Толпа скользила мимо нас к выходу и гардеробам, а мы стояли, будто бы одни, и обменивались вежливыми фразами. Не знаю, о чем на самом деле думал он, только я вспоминала свое предчувствие любви, и все в этом Ирми казалось мне безупречным: его несомненно дорогая одежда и обувь, легкий запах незнакомого одеколона, тонкие смуглые пальцы рук и главное, его улыбка-мотылек, будто бы всегда кружащая вокруг его лица. Время от времени — но всегда к месту — мотылек садился на него, растягивая пухлые губы и рисуя легкие морщинки у висков и глаз. Это была не резиновая улыбка западных людей, не беззаботная улыбка славян, не лукавая похотливая улыбка арабов и кавказцев, не ироничная еврейская улыбка, за которой прячется неуверенность. Улыбка Ирми не таила в себе подвоха, была легкой и живой, но в то же время она как будто охраняла его. Ставила барьер. В ответ я глядела на него так, чтобы он понял как можно скорее: барьеров не существует.
Мы сидели в кондитерской, расположенной неподалеку от оперы, в старом городе. Вена вообще рано ложится спать, и здесь с большим трудом можно найти заведение, открытое в полночь, но Ирми, похоже, знал все, что нужно было знать в каждый отдельный момент своей жизни. Он выглядел таким светским, таким комильфо, столь безупречными казались его рассуждения, что я предпочла большей частью помалкивать, предоставляя ему рассказывать о себе.
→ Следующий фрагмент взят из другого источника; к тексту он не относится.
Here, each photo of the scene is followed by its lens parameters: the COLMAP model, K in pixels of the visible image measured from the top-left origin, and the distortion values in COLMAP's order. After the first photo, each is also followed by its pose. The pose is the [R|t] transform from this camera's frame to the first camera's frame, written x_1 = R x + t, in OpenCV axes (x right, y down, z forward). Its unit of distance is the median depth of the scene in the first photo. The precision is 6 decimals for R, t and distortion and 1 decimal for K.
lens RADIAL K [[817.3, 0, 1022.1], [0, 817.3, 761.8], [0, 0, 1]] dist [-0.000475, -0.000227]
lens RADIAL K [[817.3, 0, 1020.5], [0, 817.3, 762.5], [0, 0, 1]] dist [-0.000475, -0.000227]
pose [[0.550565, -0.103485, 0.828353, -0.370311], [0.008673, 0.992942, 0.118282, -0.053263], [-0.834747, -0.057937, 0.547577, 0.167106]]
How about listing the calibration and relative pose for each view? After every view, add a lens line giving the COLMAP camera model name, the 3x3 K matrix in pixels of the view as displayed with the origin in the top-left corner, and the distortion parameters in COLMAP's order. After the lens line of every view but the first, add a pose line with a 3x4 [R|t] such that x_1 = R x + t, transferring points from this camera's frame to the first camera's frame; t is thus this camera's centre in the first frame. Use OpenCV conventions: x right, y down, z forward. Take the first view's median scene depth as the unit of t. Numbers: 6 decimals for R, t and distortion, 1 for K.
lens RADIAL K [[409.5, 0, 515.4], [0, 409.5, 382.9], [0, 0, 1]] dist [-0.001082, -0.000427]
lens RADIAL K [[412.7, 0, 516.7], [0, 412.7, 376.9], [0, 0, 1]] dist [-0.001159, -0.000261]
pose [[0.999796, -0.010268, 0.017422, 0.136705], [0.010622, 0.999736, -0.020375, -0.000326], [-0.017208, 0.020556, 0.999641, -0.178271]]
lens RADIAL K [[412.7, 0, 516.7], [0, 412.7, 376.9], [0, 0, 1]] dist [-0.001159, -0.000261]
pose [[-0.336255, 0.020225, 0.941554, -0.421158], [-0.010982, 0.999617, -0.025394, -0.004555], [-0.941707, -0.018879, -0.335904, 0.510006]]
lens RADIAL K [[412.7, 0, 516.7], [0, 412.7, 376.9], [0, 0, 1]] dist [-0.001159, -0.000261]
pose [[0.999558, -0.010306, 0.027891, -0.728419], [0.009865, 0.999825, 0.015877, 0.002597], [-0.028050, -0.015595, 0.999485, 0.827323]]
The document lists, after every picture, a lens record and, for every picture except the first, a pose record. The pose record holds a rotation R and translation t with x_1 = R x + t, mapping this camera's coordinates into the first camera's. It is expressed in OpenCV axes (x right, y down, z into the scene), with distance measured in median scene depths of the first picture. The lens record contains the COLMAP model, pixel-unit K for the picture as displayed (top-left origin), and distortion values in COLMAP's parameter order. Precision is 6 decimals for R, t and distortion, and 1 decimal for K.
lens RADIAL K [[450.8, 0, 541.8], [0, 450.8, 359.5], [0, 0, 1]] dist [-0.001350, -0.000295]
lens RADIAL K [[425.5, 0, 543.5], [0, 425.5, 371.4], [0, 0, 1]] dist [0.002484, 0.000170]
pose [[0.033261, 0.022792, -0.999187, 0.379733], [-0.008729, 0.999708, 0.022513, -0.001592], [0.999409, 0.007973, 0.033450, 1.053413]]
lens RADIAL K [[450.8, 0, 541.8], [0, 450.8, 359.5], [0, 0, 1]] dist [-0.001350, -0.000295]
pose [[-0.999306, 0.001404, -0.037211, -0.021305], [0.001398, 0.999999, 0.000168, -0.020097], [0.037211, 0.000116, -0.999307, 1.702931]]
— Я закончил Кембридж три года назад, — говорил Ирми. — Работаю в европейском банке реконструкции и развития. Мое японское имя звучит сложно и непривычно для европейской артикуляции, поэтому я представляюсь близким по слуху именем. Еще мне нравится, что это как мужское, так и женское имя.
— Почему? — спросила я. — Тебе близок «юнисекс»?
— Нет. Просто я гей, — сказал Ирми.
— Вот как! — я нашла в себе силы выдержать любезный тон заинтересованной собеседницы. — Надеюсь, ты не испытываешь предубеждений к женщинам?
— Абсолютно никаких, — заверил меня Ирми. — Я даже любуюсь ими. Правда, считаю мужское тело более красивым и совершенным. В мире намного больше прекрасно сложенных мужчин, чем женщин.
— А если бы тебе встретилась девушка, сложенная не менее прекрасно, чем твой мужской идеал?
— О, я имел дело с моделями, — равнодушно сказал Ирми. — Между нами, те, кто разрабатывал современный стандарт модели, в большинстве являются моими единомышленниками. Теперь представь, с кем приятнее иметь дело: с настоящим идеально сложенным парнем, или с пародией на него, только благодаря своим мужеподобным параметрам прошедшей кастинг?